++++ Materials provided
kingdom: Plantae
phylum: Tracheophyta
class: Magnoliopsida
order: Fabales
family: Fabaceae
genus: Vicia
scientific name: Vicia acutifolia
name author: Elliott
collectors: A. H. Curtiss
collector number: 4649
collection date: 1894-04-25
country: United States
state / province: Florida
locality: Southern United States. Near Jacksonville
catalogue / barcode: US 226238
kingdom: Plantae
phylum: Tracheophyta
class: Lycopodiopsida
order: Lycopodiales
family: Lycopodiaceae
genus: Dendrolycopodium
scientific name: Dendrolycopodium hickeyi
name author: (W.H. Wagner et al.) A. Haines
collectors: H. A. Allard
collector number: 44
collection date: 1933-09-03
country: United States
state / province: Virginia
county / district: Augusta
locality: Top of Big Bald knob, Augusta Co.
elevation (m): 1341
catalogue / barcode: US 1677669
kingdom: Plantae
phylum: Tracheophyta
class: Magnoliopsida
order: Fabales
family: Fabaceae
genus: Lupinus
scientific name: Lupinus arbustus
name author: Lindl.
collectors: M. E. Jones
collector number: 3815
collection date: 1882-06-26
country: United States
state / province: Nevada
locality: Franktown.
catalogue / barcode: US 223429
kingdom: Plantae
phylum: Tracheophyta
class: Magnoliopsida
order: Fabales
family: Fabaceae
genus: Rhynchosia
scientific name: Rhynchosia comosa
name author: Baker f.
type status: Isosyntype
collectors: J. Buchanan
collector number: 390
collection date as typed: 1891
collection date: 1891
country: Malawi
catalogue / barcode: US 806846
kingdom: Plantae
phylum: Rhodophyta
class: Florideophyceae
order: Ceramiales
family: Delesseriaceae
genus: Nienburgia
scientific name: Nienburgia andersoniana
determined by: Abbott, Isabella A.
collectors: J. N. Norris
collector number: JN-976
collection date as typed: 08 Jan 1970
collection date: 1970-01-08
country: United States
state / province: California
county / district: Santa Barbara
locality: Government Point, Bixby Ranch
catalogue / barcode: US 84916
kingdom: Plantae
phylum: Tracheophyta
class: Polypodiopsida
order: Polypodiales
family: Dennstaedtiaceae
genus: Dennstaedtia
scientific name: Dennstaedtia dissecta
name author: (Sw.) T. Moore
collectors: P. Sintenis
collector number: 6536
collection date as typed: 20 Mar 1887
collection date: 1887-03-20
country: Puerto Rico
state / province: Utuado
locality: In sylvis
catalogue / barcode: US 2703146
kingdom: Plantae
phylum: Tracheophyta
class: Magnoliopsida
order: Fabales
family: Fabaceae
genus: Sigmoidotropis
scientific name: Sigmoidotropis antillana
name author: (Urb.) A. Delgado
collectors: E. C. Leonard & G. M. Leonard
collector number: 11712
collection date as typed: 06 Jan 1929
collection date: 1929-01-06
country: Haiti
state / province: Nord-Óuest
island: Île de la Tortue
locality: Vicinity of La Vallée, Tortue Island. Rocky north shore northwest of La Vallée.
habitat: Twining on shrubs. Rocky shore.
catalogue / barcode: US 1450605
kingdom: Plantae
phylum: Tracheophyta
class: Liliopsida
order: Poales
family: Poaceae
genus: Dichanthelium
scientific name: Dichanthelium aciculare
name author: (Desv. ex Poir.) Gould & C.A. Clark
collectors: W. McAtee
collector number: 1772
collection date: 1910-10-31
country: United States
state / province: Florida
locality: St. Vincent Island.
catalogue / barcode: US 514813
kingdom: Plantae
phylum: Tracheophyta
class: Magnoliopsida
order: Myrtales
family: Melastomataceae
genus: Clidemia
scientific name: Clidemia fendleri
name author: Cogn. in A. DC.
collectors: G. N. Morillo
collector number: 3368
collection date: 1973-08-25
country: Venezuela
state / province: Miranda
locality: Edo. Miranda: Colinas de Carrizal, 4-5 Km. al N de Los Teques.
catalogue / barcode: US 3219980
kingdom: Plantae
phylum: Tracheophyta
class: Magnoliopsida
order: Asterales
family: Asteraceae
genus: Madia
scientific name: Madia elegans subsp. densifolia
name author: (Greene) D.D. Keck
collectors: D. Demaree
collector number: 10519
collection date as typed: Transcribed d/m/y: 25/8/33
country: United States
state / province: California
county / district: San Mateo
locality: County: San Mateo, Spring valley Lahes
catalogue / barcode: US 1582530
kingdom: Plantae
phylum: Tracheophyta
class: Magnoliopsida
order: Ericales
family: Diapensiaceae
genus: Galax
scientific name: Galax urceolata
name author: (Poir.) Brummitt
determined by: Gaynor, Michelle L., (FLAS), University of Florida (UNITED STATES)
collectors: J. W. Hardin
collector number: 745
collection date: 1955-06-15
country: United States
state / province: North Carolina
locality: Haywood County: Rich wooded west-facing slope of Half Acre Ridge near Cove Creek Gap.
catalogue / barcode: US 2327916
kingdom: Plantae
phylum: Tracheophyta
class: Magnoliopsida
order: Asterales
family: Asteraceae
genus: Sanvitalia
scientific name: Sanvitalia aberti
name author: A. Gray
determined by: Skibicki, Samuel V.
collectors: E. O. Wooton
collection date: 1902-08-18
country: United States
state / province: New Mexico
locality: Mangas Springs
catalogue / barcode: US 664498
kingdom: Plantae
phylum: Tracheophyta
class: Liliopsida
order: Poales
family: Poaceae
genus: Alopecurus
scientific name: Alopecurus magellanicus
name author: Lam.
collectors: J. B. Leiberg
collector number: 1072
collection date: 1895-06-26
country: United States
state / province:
++++++++
> _What this task involves_
Please format every line of the records above as a single numbered list, leaving out any blank lines.

> _Exercise output_
1. kingdom: Plantae
2. phylum: Tracheophyta
3. class: Magnoliopsida
4. order: Fabales
5. family: Fabaceae
6. genus: Vicia
7. scientific name: Vicia acutifolia
8. name author: Elliott
9. collectors: A. H. Curtiss
10. collector number: 4649
11. collection date: 1894-04-25
12. country: United States
13. state / province: Florida
14. locality: Southern United States. Near Jacksonville
15. catalogue / barcode: US 226238
16. kingdom: Plantae
17. phylum: Tracheophyta
18. class: Lycopodiopsida
19. order: Lycopodiales
20. family: Lycopodiaceae
21. genus: Dendrolycopodium
22. scientific name: Dendrolycopodium hickeyi
23. name author: (W.H. Wagner et al.) A. Haines
24. collectors: H. A. Allard
25. collector number: 44
26. collection date: 1933-09-03
27. country: United States
28. state / province: Virginia
29. county / district: Augusta
30. locality: Top of Big Bald knob, Augusta Co.
31. elevation (m): 1341
32. catalogue / barcode: US 1677669
33. kingdom: Plantae
34. phylum: Tracheophyta
35. class: Magnoliopsida
36. order: Fabales
37. family: Fabaceae
38. genus: Lupinus
39. scientific name: Lupinus arbustus
40. name author: Lindl.
41. collectors: M. E. Jones
42. collector number: 3815
43. collection date: 1882-06-26
44. country: United States
45. state / province: Nevada
46. locality: Franktown.
47. catalogue / barcode: US 223429
48. kingdom: Plantae
49. phylum: Tracheophyta
50. class: Magnoliopsida
51. order: Fabales
52. family: Fabaceae
53. genus: Rhynchosia
54. scientific name: Rhynchosia comosa
55. name author: Baker f.
56. type status: Isosyntype
57. collectors: J. Buchanan
58. collector number: 390
59. collection date as typed: 1891
60. collection date: 1891
61. country: Malawi
62. catalogue / barcode: US 806846
63. kingdom: Plantae
64. phylum: Rhodophyta
65. class: Florideophyceae
66. order: Ceramiales
67. family: Delesseriaceae
68. genus: Nienburgia
69. scientific name: Nienburgia andersoniana
70. determined by: Abbott, Isabella A.
71. collectors: J. N. Norris
72. collector number: JN-976
73. collection date as typed: 08 Jan 1970
74. collection date: 1970-01-08
75. country: United States
76. state / province: California
77. county / district: Santa Barbara
78. locality: Government Point, Bixby Ranch
79. catalogue / barcode: US 84916
80. kingdom: Plantae
81. phylum: Tracheophyta
82. class: Polypodiopsida
83. order: Polypodiales
84. family: Dennstaedtiaceae
85. genus: Dennstaedtia
86. scientific name: Dennstaedtia dissecta
87. name author: (Sw.) T. Moore
88. collectors: P. Sintenis
89. collector number: 6536
90. collection date as typed: 20 Mar 1887
91. collection date: 1887-03-20
92. country: Puerto Rico
93. state / province: Utuado
94. locality: In sylvis
95. catalogue / barcode: US 2703146
96. kingdom: Plantae
97. phylum: Tracheophyta
98. class: Magnoliopsida
99. order: Fabales
100. family: Fabaceae
101. genus: Sigmoidotropis
102. scientific name: Sigmoidotropis antillana
103. name author: (Urb.) A. Delgado
104. collectors: E. C. Leonard & G. M. Leonard
105. collector number: 11712
106. collection date as typed: 06 Jan 1929
107. collection date: 1929-01-06
108. country: Haiti
109. state / province: Nord-Óuest
110. island: Île de la Tortue
111. locality: Vicinity of La Vallée, Tortue Island. Rocky north shore northwest of La Vallée.
112. habitat: Twining on shrubs. Rocky shore.
113. catalogue / barcode: US 1450605
114. kingdom: Plantae
115. phylum: Tracheophyta
116. class: Liliopsida
117. order: Poales
118. family: Poaceae
119. genus: Dichanthelium
120. scientific name: Dichanthelium aciculare
121. name author: (Desv. ex Poir.) Gould & C.A. Clark
122. collectors: W. McAtee
123. collector number: 1772
124. collection date: 1910-10-31
125. country: United States
126. state / province: Florida
127. locality: St. Vincent Island.
128. catalogue / barcode: US 514813
129. kingdom: Plantae
130. phylum: Tracheophyta
131. class: Magnoliopsida
132. order: Myrtales
133. family: Melastomataceae
134. genus: Clidemia
135. scientific name: Clidemia fendleri
136. name author: Cogn. in A. DC.
137. collectors: G. N. Morillo
138. collector number: 3368
139. collection date: 1973-08-25
140. country: Venezuela
141. state / province: Miranda
142. locality: Edo. Miranda: Colinas de Carrizal, 4-5 Km. al N de Los Teques.
143. catalogue / barcode: US 3219980
144. kingdom: Plantae
145. phylum: Tracheophyta
146. class: Magnoliopsida
147. order: Asterales
148. family: Asteraceae
149. genus: Madia
150. scientific name: Madia elegans subsp. densifolia
151. name author: (Greene) D.D. Keck
152. collectors: D. Demaree
153. collector number: 10519
154. collection date as typed: Transcribed d/m/y: 25/8/33
155. country: United States
156. state / province: California
157. county / district: San Mateo
158. locality: County: San Mateo, Spring valley Lahes
159. catalogue / barcode: US 1582530
160. kingdom: Plantae
161. phylum: Tracheophyta
162. class: Magnoliopsida
163. order: Ericales
164. family: Diapensiaceae
165. genus: Galax
166. scientific name: Galax urceolata
167. name author: (Poir.) Brummitt
168. determined by: Gaynor, Michelle L., (FLAS), University of Florida (UNITED STATES)
169. collectors: J. W. Hardin
170. collector number: 745
171. collection date: 1955-06-15
172. country: United States
173. state / province: North Carolina
174. locality: Haywood County: Rich wooded west-facing slope of Half Acre Ridge near Cove Creek Gap.
175. catalogue / barcode: US 2327916
176. kingdom: Plantae
177. phylum: Tracheophyta
178. class: Magnoliopsida
179. order: Asterales
180. family: Asteraceae
181. genus: Sanvitalia
182. scientific name: Sanvitalia aberti
183. name author: A. Gray
184. determined by: Skibicki, Samuel V.
185. collectors: E. O. Wooton
186. collection date: 1902-08-18
187. country: United States
188. state / province: New Mexico
189. locality: Mangas Springs
190. catalogue / barcode: US 664498
191. kingdom: Plantae
192. phylum: Tracheophyta
193. class: Liliopsida
194. order: Poales
195. family: Poaceae
196. genus: Alopecurus
197. scientific name: Alopecurus magellanicus
198. name author: Lam.
199. collectors: J. B. Leiberg
200. collector number: 1072
201. collection date: 1895-06-26
202. country: United States
203. state / province:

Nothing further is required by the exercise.